Reading passage.
Pascal's Pensées eBook

This eBook from the Gutenberg Project consists of approximately 370 pages of information about Pascal's Pensées.

Pascal's Pensées eBook

This eBook from the Gutenberg Project consists of approximately 370 pages of information about Pascal's Pensées.

Every history which is not contemporaneous, as the books of the Sibyls and Trismegistus,[226] and so many others which have been believed by the world, are false, and found to be false in the course of time.  It is not so with contemporaneous writers.

There is a great difference between a book which an individual writes, and publishes to a nation, and a book which itself creates a nation.  We cannot doubt that the book is as old as the people.

628

Josephus hides the shame of his nation.

Moses does not hide his own shame.

Quis mihi det ut omnes prophetent?[227]

He was weary of the multitude.

629

The sincerity of the Jews.—­Maccabees,[228] after they had no more prophets; the Masorah, since Jesus Christ.

This book will be a testimony for you.[229]

Defective and final letters.

Sincere against their honour, and dying for it; this has no example in the world, and no root in nature.

630

Sincerity of the Jews.—­They preserve lovingly and carefully the book in which Moses declares that they have been all their life ungrateful to God, and that he knows they will be still more so after his death; but that he calls heaven and earth to witness against them, and that he has [taught] them enough.

He declares that God, being angry with them, shall at last scatter them among all the nations of the earth; that as they have offended Him by worshipping gods who were not their God, so He will provoke them by calling a people who are not His people; that He desires that all His words be preserved for ever, and that His book be placed in the Ark of the Covenant to serve for ever as a witness against them.

Data provided.
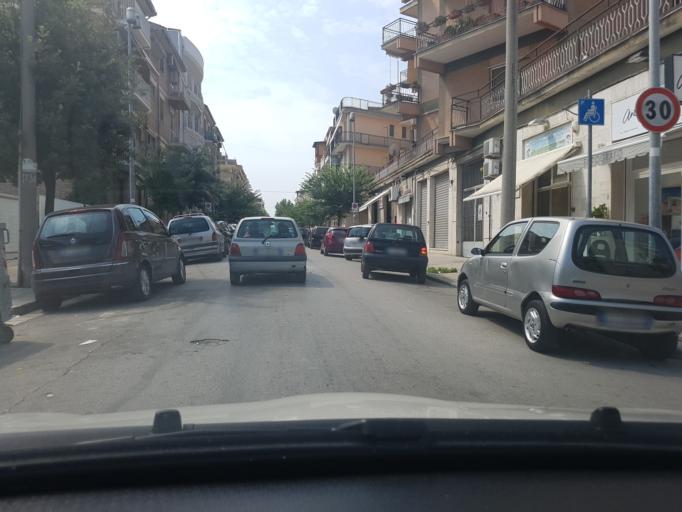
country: IT
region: Apulia
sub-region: Provincia di Foggia
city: Cerignola
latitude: 41.2679
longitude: 15.9039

Do this. In the Pensées excerpt, what does Josephus hide?

Solution to the exercise. The shame of his nation.